Correlate… ALL THE THINGS II: NYC


This is the second post in a 4 part series examining interesting relationships that can be found when you correlate every characteristic/attribute of fine grain (Census Tract) geographies in the mySidewalk database for a metro and then analyze the interesting ones. Also in the series: definitions, part I, part III
Scope
If this is your first taste of “Correlate… ALL THE THINGS”, I recommend taking a look at this handy/hilarious/handsomely written reference and definitions post.
In this post, we’ll examine the New York City / Five Boroughs Area . The “boroughs” make up the incorporated elements of New York City. The largest city in America, NYC has roughly 8.5 million people residing within. As with Part I, Wikipedia can provide the nitty gritty. Once again, for the purposes of this publication we’re using the five boroughs of this city as a mask to intersect census tracts (click the county and census tracts links for the precise geographies as geojson).
“But I live in Yonkers/Mt. Vernon/Long Island–it’s NYC’s 6th borough!”
*Hehe* Sure it is, buddy…
Correlating ALL the Things
Reiterating a point from last time: correlating “the everything” to “the everything” avoids having to carefully categorize the data and perform feature selection. Because, in the famous words of Sweet Brown, “Ain’t nobody got time for that.”


This being part II, we have the benefit of experience on our side. Instead of having our eyes overwhelmed by the blues and reds of the spreadsheet when we look at correlation to fundamental demographic units like “Total Population” and “Total Households”, we’ve normalized wherever possible and the strong correlations are better (and fewer) for it.

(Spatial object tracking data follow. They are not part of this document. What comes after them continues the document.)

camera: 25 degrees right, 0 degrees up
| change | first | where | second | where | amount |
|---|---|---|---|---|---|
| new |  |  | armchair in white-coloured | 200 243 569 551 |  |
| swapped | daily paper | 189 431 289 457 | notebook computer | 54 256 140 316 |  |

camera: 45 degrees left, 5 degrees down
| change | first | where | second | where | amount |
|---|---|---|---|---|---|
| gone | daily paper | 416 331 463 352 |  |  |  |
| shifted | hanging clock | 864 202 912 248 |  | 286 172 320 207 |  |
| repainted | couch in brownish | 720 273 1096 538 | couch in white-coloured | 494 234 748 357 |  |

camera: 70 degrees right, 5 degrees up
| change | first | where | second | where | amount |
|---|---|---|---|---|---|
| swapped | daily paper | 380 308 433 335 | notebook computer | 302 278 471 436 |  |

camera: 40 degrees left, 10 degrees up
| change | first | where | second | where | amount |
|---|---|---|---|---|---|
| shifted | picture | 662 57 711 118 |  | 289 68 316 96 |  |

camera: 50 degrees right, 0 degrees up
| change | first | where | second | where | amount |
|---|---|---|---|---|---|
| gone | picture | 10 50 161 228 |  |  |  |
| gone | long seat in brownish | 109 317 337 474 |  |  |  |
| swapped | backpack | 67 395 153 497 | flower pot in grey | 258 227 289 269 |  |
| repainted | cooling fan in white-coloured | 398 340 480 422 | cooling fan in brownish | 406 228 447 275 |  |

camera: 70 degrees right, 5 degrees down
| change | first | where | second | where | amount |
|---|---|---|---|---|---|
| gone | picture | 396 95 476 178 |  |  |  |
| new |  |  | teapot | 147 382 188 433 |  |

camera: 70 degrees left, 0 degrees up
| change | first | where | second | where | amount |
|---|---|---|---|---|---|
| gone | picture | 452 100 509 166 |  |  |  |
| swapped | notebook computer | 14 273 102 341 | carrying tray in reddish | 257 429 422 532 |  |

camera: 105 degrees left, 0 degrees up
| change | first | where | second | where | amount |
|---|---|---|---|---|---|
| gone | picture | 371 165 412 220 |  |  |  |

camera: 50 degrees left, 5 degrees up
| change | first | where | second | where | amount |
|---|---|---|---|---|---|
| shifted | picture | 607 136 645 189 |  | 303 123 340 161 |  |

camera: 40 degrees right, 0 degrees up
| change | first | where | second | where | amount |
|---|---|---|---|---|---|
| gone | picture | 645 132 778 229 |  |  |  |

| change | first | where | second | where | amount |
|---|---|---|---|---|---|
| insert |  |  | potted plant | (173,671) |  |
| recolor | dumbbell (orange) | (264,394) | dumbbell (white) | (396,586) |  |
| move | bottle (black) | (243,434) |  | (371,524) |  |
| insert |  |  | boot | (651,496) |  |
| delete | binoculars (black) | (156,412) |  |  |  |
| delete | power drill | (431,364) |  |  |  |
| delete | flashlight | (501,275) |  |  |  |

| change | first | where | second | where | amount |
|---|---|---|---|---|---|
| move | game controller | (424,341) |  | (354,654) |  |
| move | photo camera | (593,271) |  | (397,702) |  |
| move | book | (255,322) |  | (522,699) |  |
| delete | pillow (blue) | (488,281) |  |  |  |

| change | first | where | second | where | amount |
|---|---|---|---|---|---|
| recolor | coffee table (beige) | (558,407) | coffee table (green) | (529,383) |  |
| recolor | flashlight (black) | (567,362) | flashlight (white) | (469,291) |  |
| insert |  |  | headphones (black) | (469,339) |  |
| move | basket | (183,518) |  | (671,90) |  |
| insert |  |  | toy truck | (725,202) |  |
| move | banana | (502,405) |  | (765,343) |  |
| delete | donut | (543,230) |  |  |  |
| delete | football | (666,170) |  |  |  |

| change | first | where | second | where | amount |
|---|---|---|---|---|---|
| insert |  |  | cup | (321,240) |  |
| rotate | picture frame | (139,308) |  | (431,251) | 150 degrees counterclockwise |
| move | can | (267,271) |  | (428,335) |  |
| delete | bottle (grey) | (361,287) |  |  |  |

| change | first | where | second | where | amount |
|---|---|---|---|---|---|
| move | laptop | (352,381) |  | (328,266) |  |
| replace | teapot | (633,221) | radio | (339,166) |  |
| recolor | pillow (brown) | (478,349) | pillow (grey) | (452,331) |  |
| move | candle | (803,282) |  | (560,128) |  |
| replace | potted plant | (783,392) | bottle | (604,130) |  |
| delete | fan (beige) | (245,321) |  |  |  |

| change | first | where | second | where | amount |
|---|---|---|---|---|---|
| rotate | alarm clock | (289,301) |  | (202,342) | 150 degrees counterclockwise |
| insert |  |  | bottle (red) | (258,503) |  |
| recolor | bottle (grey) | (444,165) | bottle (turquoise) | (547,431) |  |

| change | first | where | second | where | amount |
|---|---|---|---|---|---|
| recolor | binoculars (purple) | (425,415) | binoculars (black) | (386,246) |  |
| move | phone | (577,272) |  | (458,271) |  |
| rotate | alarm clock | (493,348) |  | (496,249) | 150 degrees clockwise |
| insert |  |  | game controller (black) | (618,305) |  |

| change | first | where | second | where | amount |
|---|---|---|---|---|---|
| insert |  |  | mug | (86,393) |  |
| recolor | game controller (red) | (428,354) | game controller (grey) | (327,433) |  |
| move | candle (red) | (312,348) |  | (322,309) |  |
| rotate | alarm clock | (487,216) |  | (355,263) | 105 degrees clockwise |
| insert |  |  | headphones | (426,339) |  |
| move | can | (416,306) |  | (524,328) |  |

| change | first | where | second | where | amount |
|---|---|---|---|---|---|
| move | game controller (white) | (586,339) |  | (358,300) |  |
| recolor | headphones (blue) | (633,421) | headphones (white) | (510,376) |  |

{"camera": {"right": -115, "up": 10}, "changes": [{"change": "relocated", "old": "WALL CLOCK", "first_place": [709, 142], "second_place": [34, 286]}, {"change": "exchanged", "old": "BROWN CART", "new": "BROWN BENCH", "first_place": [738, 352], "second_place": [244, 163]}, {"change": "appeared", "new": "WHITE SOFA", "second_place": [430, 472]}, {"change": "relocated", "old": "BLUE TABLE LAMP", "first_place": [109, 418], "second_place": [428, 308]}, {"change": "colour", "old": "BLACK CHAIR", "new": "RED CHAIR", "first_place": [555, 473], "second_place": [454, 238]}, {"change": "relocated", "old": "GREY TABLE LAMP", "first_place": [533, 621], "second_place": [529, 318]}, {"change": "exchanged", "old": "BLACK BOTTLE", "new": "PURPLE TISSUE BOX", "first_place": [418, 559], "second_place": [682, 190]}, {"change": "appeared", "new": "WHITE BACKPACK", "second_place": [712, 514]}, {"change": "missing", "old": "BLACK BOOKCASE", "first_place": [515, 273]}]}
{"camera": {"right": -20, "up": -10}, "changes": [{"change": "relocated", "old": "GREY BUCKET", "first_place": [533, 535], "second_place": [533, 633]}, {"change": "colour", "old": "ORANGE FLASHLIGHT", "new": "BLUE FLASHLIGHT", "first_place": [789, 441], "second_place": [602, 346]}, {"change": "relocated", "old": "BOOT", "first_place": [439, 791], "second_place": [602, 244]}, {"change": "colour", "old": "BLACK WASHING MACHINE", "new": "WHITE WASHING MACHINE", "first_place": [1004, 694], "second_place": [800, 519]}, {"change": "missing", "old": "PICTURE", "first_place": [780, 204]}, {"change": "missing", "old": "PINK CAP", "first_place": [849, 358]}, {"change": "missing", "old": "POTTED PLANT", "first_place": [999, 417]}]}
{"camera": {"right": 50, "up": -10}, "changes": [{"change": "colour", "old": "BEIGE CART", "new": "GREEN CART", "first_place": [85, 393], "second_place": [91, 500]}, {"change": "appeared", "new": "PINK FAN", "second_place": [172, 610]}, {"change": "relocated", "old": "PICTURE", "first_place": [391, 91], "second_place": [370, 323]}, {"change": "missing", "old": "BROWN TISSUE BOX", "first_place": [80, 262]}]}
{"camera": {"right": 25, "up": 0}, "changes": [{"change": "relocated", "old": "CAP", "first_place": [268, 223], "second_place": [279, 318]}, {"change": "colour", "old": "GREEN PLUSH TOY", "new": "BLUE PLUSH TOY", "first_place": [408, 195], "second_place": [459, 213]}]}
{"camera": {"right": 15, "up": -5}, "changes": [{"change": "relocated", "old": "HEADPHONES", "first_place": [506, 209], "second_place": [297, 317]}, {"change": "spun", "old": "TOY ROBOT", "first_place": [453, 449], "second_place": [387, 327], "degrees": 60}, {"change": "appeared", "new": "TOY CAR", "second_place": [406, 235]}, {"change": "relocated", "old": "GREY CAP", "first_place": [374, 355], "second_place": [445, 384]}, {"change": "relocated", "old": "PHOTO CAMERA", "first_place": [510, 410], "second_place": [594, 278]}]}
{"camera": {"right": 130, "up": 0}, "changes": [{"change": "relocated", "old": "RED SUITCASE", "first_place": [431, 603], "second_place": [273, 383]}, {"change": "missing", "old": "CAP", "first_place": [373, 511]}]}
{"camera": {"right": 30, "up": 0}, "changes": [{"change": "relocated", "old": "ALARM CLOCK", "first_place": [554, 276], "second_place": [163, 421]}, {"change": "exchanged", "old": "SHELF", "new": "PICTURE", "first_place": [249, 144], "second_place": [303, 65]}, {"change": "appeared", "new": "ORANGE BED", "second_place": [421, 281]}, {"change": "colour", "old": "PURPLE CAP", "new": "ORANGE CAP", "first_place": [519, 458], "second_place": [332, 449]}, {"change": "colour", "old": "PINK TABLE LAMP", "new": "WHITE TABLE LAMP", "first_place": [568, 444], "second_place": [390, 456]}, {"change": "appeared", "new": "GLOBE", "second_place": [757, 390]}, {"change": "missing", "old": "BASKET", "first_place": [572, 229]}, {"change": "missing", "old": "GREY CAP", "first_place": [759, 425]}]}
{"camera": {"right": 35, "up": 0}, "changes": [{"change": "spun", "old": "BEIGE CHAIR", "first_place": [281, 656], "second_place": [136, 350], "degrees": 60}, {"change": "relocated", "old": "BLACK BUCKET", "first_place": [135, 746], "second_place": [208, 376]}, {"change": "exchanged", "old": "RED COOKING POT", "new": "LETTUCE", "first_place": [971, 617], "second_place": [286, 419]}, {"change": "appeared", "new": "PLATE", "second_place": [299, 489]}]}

Total population, for example, has been normalized by total area and therefore represents population density. I’ve normalized items to their most specific universe wherever possible, so that when we are examining unemployment, for example, it is normalized by the labor force statistics in that tract and the natural correlation unemployment has with population, age, and factors relating to choosing not to pursue employment fall out, leaving only the most specific correlations to attract our attention. Looking at the definitions sheet will allow you to see what every dataset was normalized by. The conditional formatting is that -1 is brightest red, 0 is white, and 1 is brightest blue. Not only does this show patriotism, it allows us to quickly spot strong positive or negative correlations. On that note…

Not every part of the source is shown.